Currently providing a safe haven for around 3 million refugees, Turkey has been feeling frustrated that its complaints about a lack of fair burden-sharing to alleviate the human suffering, especially among Syrians, are falling on deaf ears. It therefore had a vested interest in hosting the summit, hoping it would raise awareness and mobilize support against humanitarian disasters.
However, the spotlight was elsewhere: On the new prime minister, elected during the Justice and Development Party (AKP) congress on May 22, and on the details of the new cabinet announced on May 24.
“This is multitasking,” said one Turkish diplomat when I complained that Ankara’s efforts to put the focus on humanitarian issues were being overshadowed by Ankara itself.
To me, this is a “Turkish classic,” inherited from the “janissary’s walk” of the Ottoman times: “Two steps forward, one step back.”
For those not used to dealing with Turkey, it is quite frustrating to get used to these contradictions.
Look at Turkey’s relations with the U.N. At a time when most countries are trying to cut costs, Turkey has become one of the key partners of the U.N., hosting many of its regional hubs for instance. This is all part of Ankara’s aspiration to become a global player, but at the same time the leader of the same Turkey constantly bashes the U.N. and its key players.
The language used by Turkey (and read this as President Recep Tayyip Erdoğan) is very problematic, Professor Kemal Kirişci told me in a recent interview. Turkey’s seasoned diplomats have traditionally had the skills to negotiate and find a breakthrough, even in difficult circumstances where the parties have conflicting interests, Kirişci said. “But Turkey today uses a confrontationist language and shuts all doors to finding a common denominator. That is a huge challenge,” he added.
Kirişci has just published a book with co-author Elizabeth Ferris, presenting recommendations on the Syrian refugee crisis. They suggest that humanitarian agencies like the UNHCR and the OCHA should work closely with U.N. developmental agencies like the World Bank and the IMF on the issue. The book partly overlaps with the U.N. secretary general’s recently published report, which will set the agenda for the U.N.’s global summit on the mass movements of refugees and migrants, which is due to take place in September.
According to Kirişci, Turkey should play an important role in efforts to address the global refugee crisis.
“Although its high-standing soft power of two or three years ago has disappeared, Turkey still enjoys some soft power from the way in which it has been trying to manage Syrian refugees.
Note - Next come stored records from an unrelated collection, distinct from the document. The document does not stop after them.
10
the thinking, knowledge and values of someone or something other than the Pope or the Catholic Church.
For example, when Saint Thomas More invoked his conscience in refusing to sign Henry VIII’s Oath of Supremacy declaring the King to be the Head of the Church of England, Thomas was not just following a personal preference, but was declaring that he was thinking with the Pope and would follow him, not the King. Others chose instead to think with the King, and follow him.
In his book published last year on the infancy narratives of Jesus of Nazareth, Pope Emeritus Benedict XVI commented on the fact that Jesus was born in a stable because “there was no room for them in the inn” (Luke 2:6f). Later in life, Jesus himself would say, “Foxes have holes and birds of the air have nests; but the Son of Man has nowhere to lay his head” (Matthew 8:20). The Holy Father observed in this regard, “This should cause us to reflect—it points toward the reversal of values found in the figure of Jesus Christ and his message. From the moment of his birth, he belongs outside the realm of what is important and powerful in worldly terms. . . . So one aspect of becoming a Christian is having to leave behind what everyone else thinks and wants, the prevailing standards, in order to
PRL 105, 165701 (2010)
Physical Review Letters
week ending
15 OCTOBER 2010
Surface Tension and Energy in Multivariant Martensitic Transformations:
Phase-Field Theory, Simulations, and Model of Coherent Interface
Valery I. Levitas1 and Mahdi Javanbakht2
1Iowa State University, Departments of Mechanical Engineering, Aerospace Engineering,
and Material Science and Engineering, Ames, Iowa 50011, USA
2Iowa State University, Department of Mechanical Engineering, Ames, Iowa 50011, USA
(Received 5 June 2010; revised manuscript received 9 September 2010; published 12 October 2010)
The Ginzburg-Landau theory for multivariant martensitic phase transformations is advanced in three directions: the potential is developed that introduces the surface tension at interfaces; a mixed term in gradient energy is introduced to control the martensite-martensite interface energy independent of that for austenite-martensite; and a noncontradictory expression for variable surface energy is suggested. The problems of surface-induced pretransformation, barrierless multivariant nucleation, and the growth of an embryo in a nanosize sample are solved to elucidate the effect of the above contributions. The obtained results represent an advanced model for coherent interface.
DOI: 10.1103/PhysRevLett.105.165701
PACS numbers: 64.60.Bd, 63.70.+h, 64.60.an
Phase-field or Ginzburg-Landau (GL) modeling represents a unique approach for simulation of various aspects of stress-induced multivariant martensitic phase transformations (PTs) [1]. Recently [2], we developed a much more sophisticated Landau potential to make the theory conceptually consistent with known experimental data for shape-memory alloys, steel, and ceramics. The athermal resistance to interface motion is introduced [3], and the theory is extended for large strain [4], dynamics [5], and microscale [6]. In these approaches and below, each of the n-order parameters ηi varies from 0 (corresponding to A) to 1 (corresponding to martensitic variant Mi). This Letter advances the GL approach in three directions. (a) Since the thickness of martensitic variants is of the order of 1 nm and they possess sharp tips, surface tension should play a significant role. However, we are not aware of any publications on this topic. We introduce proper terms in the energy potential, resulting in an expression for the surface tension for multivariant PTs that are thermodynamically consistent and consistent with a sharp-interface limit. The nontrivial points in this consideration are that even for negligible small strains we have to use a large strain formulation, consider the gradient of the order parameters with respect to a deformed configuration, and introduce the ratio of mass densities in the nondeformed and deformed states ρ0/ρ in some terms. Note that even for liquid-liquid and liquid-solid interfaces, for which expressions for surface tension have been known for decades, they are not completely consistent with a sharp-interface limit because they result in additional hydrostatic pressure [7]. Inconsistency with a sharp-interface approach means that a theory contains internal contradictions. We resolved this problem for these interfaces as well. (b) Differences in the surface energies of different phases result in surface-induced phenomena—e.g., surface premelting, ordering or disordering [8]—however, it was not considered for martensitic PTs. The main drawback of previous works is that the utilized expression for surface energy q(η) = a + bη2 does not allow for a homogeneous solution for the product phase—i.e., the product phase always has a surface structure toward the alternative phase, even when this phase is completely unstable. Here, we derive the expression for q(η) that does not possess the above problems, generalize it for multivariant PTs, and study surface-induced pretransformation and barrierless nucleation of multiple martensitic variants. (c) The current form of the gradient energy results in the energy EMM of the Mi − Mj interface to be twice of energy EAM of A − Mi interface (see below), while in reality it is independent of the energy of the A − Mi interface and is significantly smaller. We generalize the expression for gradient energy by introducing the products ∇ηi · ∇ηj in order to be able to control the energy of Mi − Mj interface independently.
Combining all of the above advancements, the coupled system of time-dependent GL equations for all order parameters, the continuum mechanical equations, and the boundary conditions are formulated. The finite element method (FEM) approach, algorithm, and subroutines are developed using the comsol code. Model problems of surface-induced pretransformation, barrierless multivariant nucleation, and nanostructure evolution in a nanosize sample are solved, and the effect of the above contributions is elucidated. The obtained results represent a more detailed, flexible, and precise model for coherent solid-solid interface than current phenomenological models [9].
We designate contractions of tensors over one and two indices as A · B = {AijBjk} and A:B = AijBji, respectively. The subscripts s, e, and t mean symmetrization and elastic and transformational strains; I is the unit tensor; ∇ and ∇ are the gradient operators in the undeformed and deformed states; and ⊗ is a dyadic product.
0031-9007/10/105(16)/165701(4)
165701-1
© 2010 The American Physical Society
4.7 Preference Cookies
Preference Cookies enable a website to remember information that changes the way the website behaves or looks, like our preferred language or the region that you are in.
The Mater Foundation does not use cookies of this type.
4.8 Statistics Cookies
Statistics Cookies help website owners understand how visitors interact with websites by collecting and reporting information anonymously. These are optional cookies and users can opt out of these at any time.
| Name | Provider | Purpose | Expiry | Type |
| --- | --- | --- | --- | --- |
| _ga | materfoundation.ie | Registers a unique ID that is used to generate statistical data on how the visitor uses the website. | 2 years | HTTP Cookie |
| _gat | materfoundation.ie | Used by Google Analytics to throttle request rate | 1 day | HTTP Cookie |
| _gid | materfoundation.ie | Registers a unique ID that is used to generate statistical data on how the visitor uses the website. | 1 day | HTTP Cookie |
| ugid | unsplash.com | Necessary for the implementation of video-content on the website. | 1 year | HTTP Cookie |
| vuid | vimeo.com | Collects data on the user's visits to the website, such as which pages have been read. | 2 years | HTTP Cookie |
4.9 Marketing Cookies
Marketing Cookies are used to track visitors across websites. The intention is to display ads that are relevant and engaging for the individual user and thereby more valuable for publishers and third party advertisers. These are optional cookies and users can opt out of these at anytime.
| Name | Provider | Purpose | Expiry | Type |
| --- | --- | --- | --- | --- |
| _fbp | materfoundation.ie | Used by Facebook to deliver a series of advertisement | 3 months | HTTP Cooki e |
There is still recognition, against all odds, that Turkey … is doing a good job providing 2.8 million Syrians with protection,” he said.
Turkey could use that soft power to mobilize international support, because the international community feels embarrassed when comparing its own efforts with those of Turkey, according to Kirişci.
“But Ankara is not doing that. It is using language that offends people, even those who want to work with Turkey, who appreciate the efforts of Turkish NGOs and local administrators. How can you cooperate when the other side uses offensive language and plays the blame game? I personally know Turkish officials who have been working very hard on the refugee issue. The Turkish government should let these peoples’ goodwill be reflected in a constructive way,” said Kirişci.
As President Erdoğan keeps saying, “the U.N. is bigger than five.” Turkey is also bigger than Erdoğan, if only he did not steal the role from everybody!